* Text block
-=-=-

Cameron v. De Board
Jurisdiction | Oregon |
Parties | David H. CAMERON, as Department of Employment Commissioner of the State of Oregon, et al., Appellants, v. Jessie DE BOARD et al., Respondents. David H. CAMERON, as Department of Employment Commissioner of the State of Oregon, et al., Appellants, v. Donald N. MacINNES et al., Respondents. |
Citation | 230 Or. 411,370 P.2d 709 |
Court | Oregon Supreme Court |
Decision Date | 18 April 1962 |
Hugh L. Barzee, Portland, and E. Nordyke, Asst. Atty. Gen., Salem, argued the cause for appellants. With them on the brief were Robert Y. Thornton, Atty. Gen., Salem, and Barzee, Leedy & Tassock and Long & Neill, Portland.
Clifford D. O'Brien, Portland, argued the cause for respondents DeBoard and others. With him on the brief were Bailey, Swink & Gates, Portland.
Donald S. Richardson, Portland, argued the cause for respondents MacInnes and others. On the brief were Bailey, Swink & Gates and Green, Richardson, Green & Griswold, Portland.
Before McALLISTER, C. J., and ROSSMAN, WARNER, PERRY, SLOAN, O'CONNELL and GOODWIN, JJ.
This is an appeal by certain employers 1 from administrative decisions, affirmed in the circuit court, which awarded unemployment compensation to certain workmen who became unemployed as the result of labor disputes during the summer of 1958.

-=-=-

* Tasks
**A)** On what date was the case excerpt decided?
**B)** Render this sentence from the case excerpt in Spanish: "Clifford D. O'Brien, Portland, argued the cause for respondents DeBoard and others."
**C)** List every judge the case excerpt names as hearing the case.

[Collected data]

-=-=-

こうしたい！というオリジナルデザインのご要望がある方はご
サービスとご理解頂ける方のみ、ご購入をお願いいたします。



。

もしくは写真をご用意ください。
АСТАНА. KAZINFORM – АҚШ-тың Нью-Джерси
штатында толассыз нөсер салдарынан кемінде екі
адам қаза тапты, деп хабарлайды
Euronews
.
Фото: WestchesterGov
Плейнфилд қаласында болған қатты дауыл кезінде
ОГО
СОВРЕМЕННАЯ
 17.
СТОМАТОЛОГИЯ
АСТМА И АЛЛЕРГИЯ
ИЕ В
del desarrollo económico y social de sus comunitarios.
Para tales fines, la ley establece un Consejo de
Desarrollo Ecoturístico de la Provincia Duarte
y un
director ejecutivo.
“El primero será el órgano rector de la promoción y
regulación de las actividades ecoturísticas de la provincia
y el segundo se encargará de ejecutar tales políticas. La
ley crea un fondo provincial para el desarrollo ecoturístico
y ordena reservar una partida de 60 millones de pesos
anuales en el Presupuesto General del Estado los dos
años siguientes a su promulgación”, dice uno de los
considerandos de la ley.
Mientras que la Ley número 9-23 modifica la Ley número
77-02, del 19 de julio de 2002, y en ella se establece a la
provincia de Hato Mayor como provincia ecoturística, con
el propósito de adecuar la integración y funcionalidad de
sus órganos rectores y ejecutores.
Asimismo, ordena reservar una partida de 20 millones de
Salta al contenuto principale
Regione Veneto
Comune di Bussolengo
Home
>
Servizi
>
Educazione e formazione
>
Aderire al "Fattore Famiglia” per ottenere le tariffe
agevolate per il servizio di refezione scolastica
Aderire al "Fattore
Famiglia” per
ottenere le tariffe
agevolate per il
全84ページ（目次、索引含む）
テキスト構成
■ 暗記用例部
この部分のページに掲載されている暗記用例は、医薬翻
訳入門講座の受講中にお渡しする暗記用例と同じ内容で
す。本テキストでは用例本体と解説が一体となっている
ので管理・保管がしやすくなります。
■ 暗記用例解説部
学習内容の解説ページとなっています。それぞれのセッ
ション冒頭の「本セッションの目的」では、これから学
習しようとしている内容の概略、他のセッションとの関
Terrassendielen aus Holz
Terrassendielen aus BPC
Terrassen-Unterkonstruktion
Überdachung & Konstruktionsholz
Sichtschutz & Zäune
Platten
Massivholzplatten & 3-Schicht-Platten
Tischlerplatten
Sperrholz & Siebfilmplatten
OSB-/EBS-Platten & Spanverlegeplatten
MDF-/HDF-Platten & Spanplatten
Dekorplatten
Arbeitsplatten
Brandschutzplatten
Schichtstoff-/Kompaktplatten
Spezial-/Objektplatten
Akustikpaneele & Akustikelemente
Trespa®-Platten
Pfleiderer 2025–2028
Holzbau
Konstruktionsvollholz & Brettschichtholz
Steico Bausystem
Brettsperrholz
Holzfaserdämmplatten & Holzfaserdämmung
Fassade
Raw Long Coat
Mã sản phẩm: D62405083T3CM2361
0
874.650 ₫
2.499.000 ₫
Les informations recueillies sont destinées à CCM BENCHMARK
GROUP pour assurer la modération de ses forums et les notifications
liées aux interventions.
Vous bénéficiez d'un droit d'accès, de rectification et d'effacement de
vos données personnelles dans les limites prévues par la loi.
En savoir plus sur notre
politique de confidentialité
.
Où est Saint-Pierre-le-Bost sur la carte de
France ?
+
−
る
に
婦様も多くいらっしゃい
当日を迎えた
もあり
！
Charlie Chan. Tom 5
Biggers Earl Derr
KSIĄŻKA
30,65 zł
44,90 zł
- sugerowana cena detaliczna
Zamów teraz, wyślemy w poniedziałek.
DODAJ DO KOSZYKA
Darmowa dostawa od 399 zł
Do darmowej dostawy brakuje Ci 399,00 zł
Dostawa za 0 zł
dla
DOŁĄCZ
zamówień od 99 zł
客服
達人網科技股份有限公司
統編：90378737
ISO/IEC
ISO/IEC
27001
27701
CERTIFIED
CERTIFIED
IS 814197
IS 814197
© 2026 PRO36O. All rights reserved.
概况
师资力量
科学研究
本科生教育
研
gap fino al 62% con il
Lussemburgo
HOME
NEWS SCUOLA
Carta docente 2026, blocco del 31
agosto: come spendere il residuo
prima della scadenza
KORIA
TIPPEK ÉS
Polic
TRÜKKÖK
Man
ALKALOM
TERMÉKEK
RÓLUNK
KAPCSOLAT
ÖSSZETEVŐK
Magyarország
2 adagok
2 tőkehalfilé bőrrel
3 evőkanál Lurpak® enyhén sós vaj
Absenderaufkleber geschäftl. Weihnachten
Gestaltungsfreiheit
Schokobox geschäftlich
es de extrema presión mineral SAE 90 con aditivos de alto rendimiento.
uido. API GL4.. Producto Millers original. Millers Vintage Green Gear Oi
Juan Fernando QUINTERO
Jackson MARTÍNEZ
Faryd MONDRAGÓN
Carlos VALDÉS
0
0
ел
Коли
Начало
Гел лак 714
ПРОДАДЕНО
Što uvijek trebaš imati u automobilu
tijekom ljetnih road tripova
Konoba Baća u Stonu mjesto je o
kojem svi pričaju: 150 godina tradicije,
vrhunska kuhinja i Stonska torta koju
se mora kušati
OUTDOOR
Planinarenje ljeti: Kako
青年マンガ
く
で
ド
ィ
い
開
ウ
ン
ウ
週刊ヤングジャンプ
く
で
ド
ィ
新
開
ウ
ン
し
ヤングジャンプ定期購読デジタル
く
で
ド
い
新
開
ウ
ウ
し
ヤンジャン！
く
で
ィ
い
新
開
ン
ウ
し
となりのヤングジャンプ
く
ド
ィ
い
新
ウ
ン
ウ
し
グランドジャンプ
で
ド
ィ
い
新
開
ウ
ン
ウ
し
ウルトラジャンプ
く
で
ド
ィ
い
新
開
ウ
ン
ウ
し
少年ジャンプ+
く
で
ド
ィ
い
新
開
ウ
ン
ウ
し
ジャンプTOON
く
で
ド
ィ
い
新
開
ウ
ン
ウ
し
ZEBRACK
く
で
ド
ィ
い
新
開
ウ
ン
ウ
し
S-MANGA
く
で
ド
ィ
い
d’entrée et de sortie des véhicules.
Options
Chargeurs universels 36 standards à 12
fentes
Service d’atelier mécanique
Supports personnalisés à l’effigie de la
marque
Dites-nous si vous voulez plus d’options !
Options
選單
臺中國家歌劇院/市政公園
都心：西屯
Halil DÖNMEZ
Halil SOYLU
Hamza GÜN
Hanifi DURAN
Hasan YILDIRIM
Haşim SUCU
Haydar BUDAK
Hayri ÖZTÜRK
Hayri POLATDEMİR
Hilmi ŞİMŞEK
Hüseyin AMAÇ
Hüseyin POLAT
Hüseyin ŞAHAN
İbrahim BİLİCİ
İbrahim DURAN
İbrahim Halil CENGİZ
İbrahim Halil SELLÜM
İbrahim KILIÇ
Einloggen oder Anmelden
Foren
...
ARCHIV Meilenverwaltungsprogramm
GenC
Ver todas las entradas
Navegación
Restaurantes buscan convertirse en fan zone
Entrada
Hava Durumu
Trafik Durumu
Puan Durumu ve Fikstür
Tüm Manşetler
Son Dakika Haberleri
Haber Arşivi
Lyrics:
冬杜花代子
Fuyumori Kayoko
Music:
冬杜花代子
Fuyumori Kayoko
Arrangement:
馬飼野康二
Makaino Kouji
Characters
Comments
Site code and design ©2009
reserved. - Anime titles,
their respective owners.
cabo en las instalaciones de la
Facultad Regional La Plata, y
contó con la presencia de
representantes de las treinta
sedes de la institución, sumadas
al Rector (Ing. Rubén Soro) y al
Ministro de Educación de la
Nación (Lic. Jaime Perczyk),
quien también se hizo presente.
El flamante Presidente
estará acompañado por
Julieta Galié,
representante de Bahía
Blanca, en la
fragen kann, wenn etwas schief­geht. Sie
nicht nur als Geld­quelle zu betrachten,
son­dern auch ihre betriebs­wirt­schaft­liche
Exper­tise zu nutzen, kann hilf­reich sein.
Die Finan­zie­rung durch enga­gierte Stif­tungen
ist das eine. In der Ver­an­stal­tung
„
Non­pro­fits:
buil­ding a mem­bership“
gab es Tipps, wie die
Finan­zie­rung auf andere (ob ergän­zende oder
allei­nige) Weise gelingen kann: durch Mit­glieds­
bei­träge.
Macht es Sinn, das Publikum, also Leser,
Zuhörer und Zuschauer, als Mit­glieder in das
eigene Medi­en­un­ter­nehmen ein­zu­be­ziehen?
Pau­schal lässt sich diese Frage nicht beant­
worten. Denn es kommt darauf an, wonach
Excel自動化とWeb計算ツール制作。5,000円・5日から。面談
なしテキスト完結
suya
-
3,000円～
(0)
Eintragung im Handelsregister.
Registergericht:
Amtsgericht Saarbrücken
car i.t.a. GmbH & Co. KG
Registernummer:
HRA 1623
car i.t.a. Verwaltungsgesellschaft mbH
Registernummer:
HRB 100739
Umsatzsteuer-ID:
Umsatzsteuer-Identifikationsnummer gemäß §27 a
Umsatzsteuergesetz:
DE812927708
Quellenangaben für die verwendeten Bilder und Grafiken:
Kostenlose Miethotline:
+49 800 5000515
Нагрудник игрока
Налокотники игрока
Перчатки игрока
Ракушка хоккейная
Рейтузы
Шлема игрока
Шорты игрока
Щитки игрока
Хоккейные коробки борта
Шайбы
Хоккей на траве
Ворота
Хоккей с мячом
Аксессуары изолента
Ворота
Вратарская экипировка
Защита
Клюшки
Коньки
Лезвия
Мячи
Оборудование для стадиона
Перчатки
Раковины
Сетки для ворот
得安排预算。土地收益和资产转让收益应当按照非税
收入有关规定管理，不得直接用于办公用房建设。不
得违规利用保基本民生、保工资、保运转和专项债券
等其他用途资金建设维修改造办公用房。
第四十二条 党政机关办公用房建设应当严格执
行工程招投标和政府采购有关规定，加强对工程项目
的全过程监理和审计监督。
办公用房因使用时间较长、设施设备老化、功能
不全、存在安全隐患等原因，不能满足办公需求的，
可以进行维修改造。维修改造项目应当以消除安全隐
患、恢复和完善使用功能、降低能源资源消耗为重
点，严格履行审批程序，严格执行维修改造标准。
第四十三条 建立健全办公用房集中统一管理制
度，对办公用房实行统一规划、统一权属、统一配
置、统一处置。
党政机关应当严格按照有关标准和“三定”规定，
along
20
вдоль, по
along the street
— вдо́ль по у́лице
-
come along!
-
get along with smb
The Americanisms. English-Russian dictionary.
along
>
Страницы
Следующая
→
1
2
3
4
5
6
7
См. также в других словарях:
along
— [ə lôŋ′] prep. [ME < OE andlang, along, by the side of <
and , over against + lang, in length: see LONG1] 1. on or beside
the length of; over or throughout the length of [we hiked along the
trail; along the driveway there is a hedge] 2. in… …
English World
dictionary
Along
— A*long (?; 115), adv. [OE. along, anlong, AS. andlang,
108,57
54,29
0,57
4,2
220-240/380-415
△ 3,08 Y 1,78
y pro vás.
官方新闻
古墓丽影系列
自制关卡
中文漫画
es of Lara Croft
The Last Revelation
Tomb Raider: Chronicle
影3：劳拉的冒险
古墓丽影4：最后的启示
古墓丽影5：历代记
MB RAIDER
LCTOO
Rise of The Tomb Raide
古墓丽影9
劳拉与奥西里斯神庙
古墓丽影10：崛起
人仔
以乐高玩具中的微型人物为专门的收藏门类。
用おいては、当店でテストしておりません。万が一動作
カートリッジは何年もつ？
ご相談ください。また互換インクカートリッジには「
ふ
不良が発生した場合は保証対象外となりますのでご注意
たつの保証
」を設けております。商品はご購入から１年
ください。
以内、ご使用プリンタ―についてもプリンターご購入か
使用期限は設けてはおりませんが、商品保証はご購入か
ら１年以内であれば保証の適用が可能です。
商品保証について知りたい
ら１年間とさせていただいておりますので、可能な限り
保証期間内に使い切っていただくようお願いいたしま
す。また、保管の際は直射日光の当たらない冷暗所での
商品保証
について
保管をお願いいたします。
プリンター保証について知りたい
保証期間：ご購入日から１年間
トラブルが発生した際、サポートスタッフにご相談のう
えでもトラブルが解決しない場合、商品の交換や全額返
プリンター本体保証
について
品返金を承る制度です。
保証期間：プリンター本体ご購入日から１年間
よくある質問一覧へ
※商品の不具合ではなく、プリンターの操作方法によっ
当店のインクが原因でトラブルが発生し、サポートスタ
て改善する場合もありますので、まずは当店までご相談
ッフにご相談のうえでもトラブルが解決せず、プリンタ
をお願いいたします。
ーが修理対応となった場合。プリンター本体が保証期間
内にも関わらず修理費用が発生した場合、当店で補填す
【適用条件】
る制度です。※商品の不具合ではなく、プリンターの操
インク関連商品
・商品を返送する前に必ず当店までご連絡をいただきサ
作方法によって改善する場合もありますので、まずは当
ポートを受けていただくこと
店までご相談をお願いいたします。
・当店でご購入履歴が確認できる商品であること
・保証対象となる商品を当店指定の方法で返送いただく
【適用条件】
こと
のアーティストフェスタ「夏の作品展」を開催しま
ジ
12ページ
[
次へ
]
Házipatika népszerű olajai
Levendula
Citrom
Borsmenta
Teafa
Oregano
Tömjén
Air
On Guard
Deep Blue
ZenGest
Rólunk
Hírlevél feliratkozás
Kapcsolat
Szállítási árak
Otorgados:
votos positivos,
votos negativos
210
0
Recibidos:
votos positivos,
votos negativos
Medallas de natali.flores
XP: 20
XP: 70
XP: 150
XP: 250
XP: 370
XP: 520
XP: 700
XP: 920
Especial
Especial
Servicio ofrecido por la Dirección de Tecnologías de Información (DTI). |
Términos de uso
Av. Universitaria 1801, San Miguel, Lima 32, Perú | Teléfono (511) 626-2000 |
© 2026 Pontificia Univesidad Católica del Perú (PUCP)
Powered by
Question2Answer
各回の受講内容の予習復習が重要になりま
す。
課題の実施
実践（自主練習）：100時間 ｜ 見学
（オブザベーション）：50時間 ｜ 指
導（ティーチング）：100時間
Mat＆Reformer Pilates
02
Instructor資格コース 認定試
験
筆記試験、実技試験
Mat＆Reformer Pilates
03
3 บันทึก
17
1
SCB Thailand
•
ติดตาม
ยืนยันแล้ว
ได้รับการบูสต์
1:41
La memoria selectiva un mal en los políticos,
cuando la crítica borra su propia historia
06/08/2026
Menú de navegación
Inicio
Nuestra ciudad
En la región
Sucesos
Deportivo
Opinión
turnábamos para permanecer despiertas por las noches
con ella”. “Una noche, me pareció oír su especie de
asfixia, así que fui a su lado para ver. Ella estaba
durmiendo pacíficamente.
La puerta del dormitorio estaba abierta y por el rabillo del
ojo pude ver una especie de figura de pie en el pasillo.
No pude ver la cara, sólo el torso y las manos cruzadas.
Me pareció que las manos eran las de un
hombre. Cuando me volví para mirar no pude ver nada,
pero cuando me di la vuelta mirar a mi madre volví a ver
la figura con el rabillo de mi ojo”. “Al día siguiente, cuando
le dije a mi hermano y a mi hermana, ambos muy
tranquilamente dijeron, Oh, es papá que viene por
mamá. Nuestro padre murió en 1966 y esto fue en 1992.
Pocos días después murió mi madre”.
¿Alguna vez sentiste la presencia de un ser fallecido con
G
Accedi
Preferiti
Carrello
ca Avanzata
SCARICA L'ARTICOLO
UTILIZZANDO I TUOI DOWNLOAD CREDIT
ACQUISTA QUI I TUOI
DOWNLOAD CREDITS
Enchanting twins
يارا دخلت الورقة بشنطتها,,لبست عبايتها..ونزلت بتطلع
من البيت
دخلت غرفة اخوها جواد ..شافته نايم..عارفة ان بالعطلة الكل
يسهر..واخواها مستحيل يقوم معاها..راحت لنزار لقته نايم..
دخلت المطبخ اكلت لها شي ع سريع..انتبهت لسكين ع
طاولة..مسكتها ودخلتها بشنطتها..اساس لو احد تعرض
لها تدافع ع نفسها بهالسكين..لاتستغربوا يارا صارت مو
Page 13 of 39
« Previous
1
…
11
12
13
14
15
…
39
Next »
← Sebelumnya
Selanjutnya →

-=-=-

* Exercise results
**A)** 18 April 1962

**B)** Clifford D. O'Brien, de Portland, presentó los alegatos en favor de los recurridos DeBoard y otros.

**C)** McAllister (C.J.), Rossman, Warner, Perry, Sloan, O'Connell, Goodwin